Species of dragonfly

Macromia annaimallaiensis is a species of dragonfly in the family Macromiidae. It is an endemic dragonfly and found only in Western Ghats in South India, south of Palakkad Gap.

==Description and habitat==
It is a medium-sized dragonfly with emerald-green eyes. Its thorax is reddish-brown, with a dark green metallic reflex. There is a narrow oblique stripe on each side in citron-yellow. Abdomen is black, with the yellow annules narrower compared to Macromia indica. Segment 2 has a very narrow sub-basal annule which is broadly interrupted each side sub-dorsally. Segment 3 has a narrow annule. Segments 4 and 5 have a pair of small dorsal spots at the jugal suture. Segment 6 usually unmarked. Segment 7 has a basal annule. Segments 8 and 9 are unmarked. Segment 10 has a mid-dorsal carina as in Macromia indica. Anal appendages are black.

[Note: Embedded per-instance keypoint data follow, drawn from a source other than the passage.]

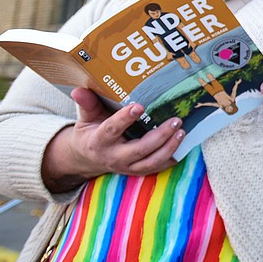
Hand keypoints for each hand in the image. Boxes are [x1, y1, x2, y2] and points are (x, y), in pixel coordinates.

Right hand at [42, 88, 182, 192]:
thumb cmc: (91, 132)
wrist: (89, 158)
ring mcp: (128, 167)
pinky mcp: (138, 171)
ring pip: (151, 162)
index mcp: (99, 141)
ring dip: (169, 148)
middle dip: (159, 136)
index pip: (112, 129)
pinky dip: (172, 158)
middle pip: (139, 149)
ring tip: (182, 131)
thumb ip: (87, 103)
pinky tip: (184, 144)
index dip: (125, 118)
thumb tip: (78, 89)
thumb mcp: (85, 117)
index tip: (139, 106)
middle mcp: (114, 157)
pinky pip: (157, 168)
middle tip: (176, 120)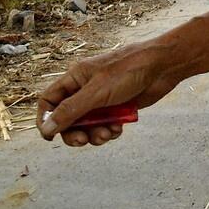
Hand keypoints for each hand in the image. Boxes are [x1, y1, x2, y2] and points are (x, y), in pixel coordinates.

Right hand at [36, 39, 180, 146]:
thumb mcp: (96, 92)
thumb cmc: (129, 71)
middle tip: (83, 141)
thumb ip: (71, 111)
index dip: (45, 119)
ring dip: (94, 134)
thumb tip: (46, 129)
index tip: (49, 137)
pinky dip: (109, 131)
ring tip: (108, 133)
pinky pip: (104, 126)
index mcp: (75, 78)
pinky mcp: (117, 108)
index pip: (49, 101)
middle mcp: (85, 89)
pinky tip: (118, 129)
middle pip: (67, 119)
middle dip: (74, 133)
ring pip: (87, 126)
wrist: (163, 67)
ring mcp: (102, 99)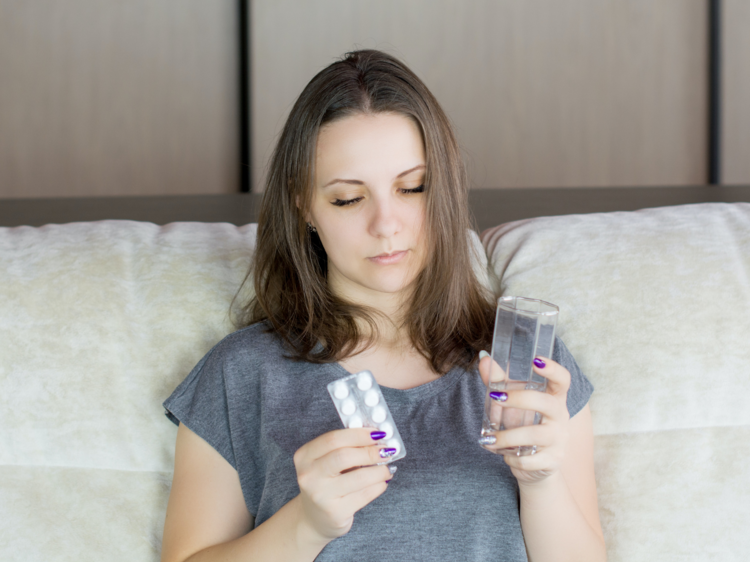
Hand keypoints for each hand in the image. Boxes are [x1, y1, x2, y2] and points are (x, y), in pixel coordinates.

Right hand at [293, 428, 394, 540]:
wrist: (314, 518)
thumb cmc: (326, 483)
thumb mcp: (325, 462)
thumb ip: (345, 447)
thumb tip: (377, 437)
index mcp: (304, 456)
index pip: (333, 439)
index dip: (359, 434)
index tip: (377, 433)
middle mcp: (309, 476)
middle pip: (344, 456)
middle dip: (370, 451)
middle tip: (386, 450)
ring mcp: (321, 496)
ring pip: (359, 477)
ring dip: (380, 470)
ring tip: (388, 467)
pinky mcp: (336, 513)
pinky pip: (365, 494)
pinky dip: (379, 485)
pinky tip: (382, 482)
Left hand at [478, 353, 570, 485]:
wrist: (537, 465)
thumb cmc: (525, 425)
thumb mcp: (513, 403)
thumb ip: (500, 381)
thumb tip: (484, 358)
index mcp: (554, 398)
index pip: (562, 380)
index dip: (553, 369)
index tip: (536, 360)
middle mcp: (560, 417)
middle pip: (547, 403)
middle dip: (519, 399)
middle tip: (496, 397)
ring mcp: (559, 439)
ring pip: (534, 435)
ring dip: (506, 437)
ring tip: (489, 440)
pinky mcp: (553, 460)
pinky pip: (529, 460)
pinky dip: (511, 458)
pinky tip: (504, 455)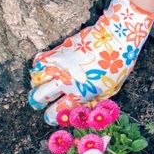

It can be distinguished from M. indica by the very different markings of abdomen. These abdominal markings are similar to those of M. ellisoni; but that insect has a well-marked citron-yellow humeral stripe which is very narrow here.

It is commonly found hawking on the banks of rivers south of Palakkad Gap. It breeds in hill streams.